MLB statistics (through June 26, 2026)
- Win–loss record: 11–18
- Earned run average: 5.39
- Strikeouts: 198
- Stats at Baseball Reference

Teams
- Oakland Athletics / Athletics (2024–2025); Kansas City Royals (2026–present);

= Mitch Spence =

American baseball player (born 1998)

Mitchell Perry Spence (born May 6, 1998) is an American professional baseball pitcher for the Kansas City Royals of Major League Baseball (MLB). He has previously played in MLB for the Oakland Athletics.

==Career==
===Amateur career===
Spence attended Green Hope High School in Cary, North Carolina, and played on the school's baseball team. He enrolled at the University of South Carolina Aiken, where he played college baseball for the Pacers. Spence was twice named the Peach Belt Conference's pitcher of the week.

===New York Yankees===
The New York Yankees drafted Spence in the 10th round, with the 315th overall selection, of the 2019 Major League Baseball draft. He made his professional debut with the rookie–level Pulaski Yankees, posting a 3.54 ERA in 16 games out of the bullpen. Spence did not play in a game in 2020 due to the cancellation of the minor league season because of the COVID-19 pandemic.

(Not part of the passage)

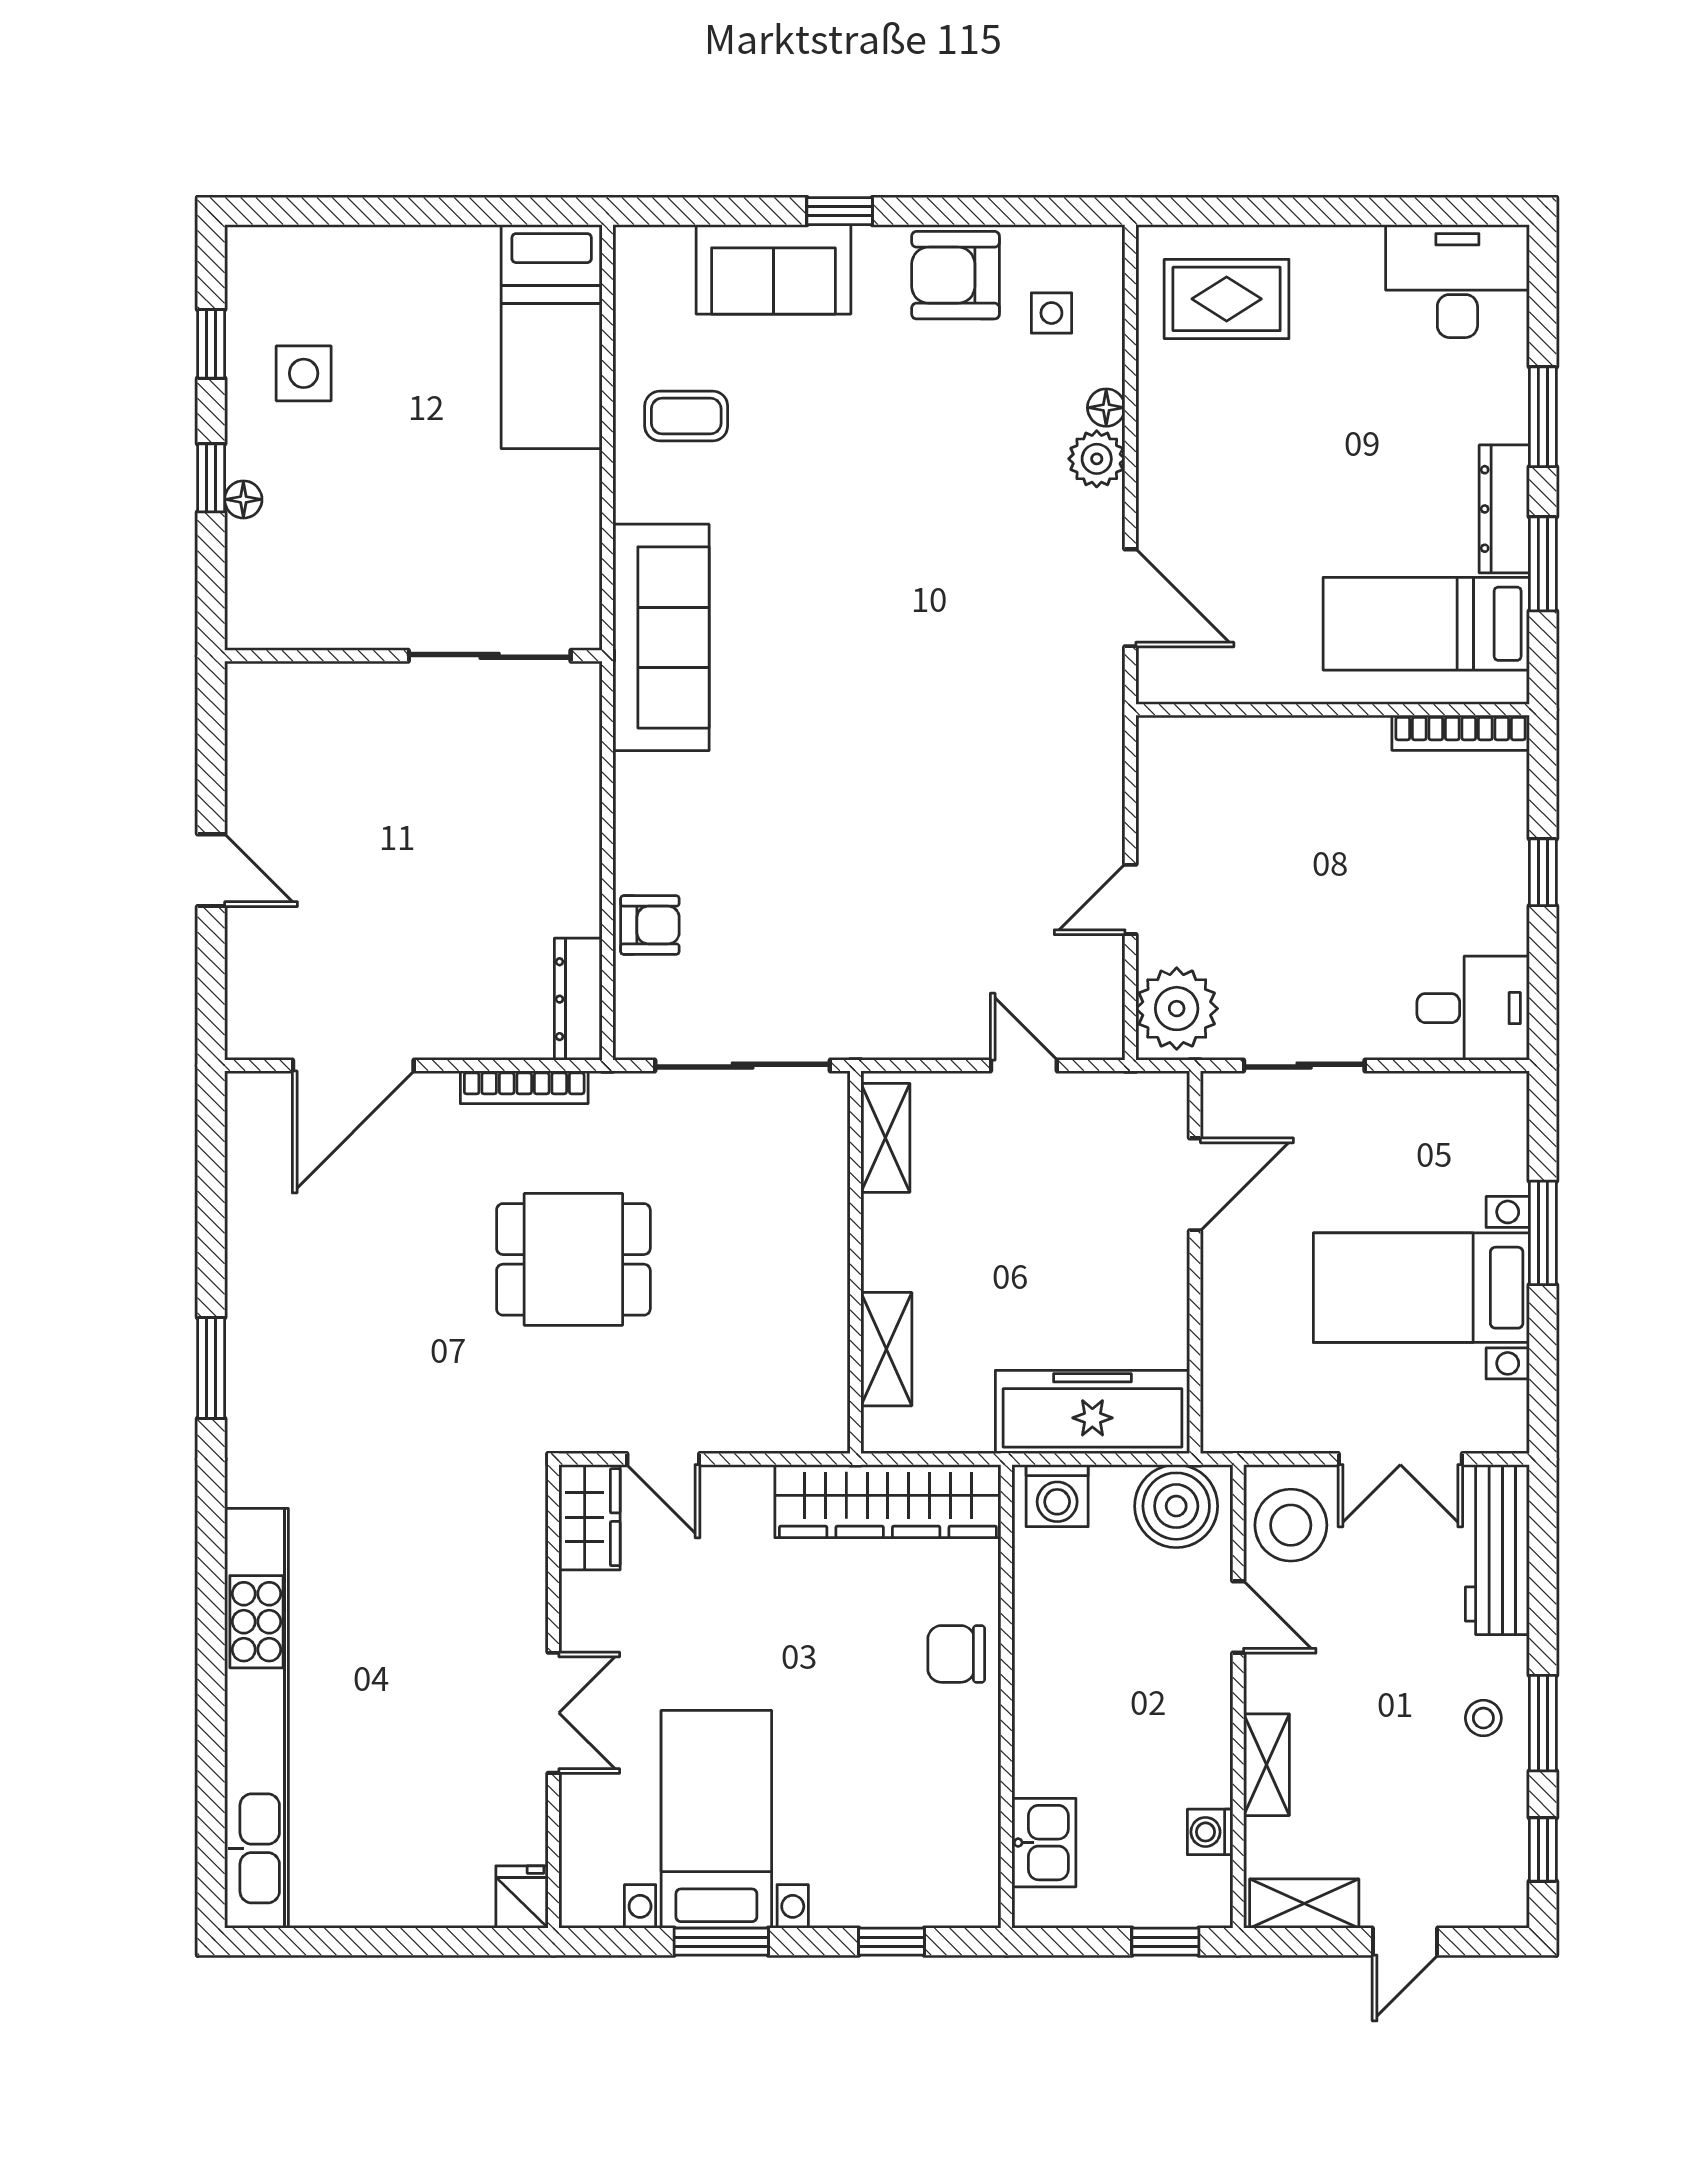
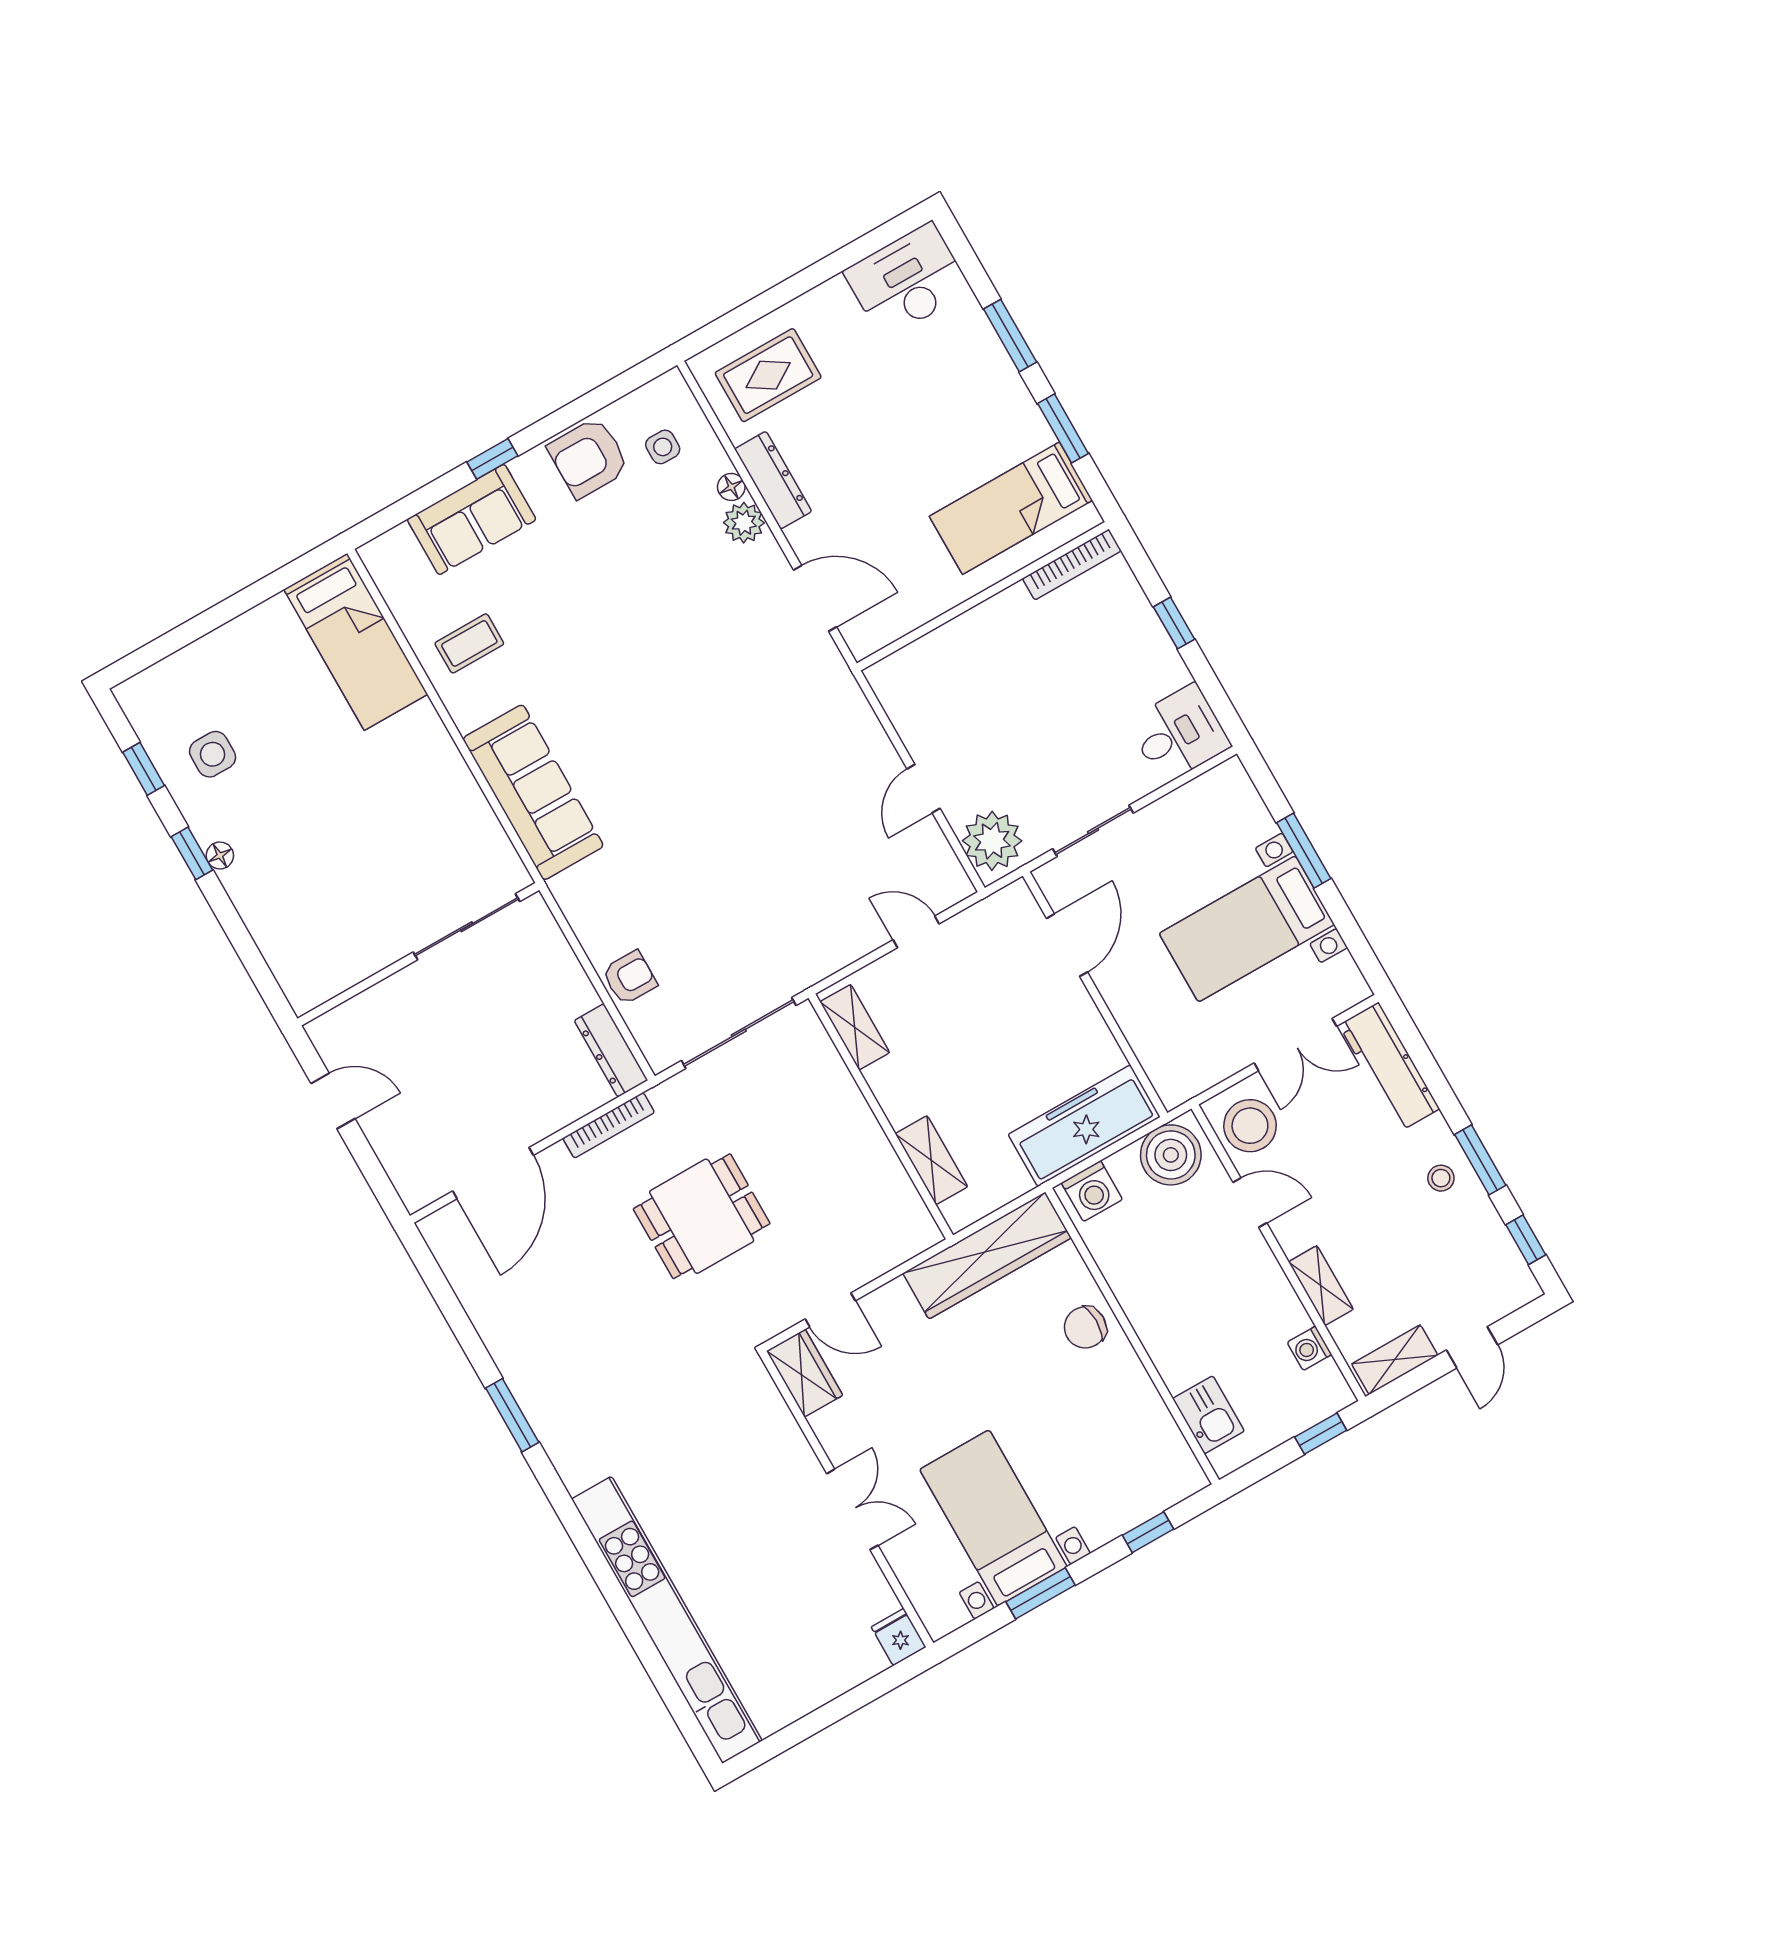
dresser: (1504, 509) -> (773, 480), moved, turned 180
wall: (413, 656) -> (418, 954), moved
sliding door: (490, 656) -> (466, 927), moved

Spence returned to action in 2021 with the High–A Hudson Valley Renegades. He made 23 appearances (20 starts) and logged a 7–6 record and 3.94 ERA with 118 strikeouts in 105 innings pitched. He split the 2022 season between the Double–A Somerset Patriots and Triple–A Scranton/Wilkes-Barre RailRiders. Pitching in 27 contests, Spence registered a 6–7 record and 4.70 ERA with 127 strikeouts across 130 1/3 innings of work.

The Yankees invited Spence to spring training as a non-roster player in 2023. He spent the year with Triple–A Scranton, making 29 starts and posting an 8–8 record and 4.47 ERA with 153 strikeouts across 163 innings pitched.

===Oakland Athletics===
On December 6, 2023, the Oakland Athletics selected Spence with the first overall pick of the Rule 5 draft. After competing in spring training in 2024 for a roster spot with the Athletics, Spence made their Opening Day roster. After pitching in relief, Spence made his first major league start on May 17. The Athletics kept him in their starting rotation afterwards. In 35 appearances (24 starts) for Oakland during his rookie campaign, Spence compiled an 8–10 record and 4.58 ERA with 126 strikeouts across 151 1/3 innings pitched.

Spence made 32 appearances (eight starts) for the Athletics in 2025, registering a 3–6 record and 5.10 ERA with 66 strikeouts and one save across 84 2/3 innings pitched. On February 10, 2026, Spence was designated for assignment by the Athletics.

===Kansas City Royals===
On February 12, 2026, the Athletics traded Spence to the Kansas City Royals in exchange for A.J. Causey. He was optioned to the Triple-A Omaha Storm Chasers to begin the regular season. He made his debut on March 18th, giving up 6 runs in four innings of relief of Noah Cameron vs. the New York Yankees, and has subsequently been moved back and forth between the Storm Chasers and Royals.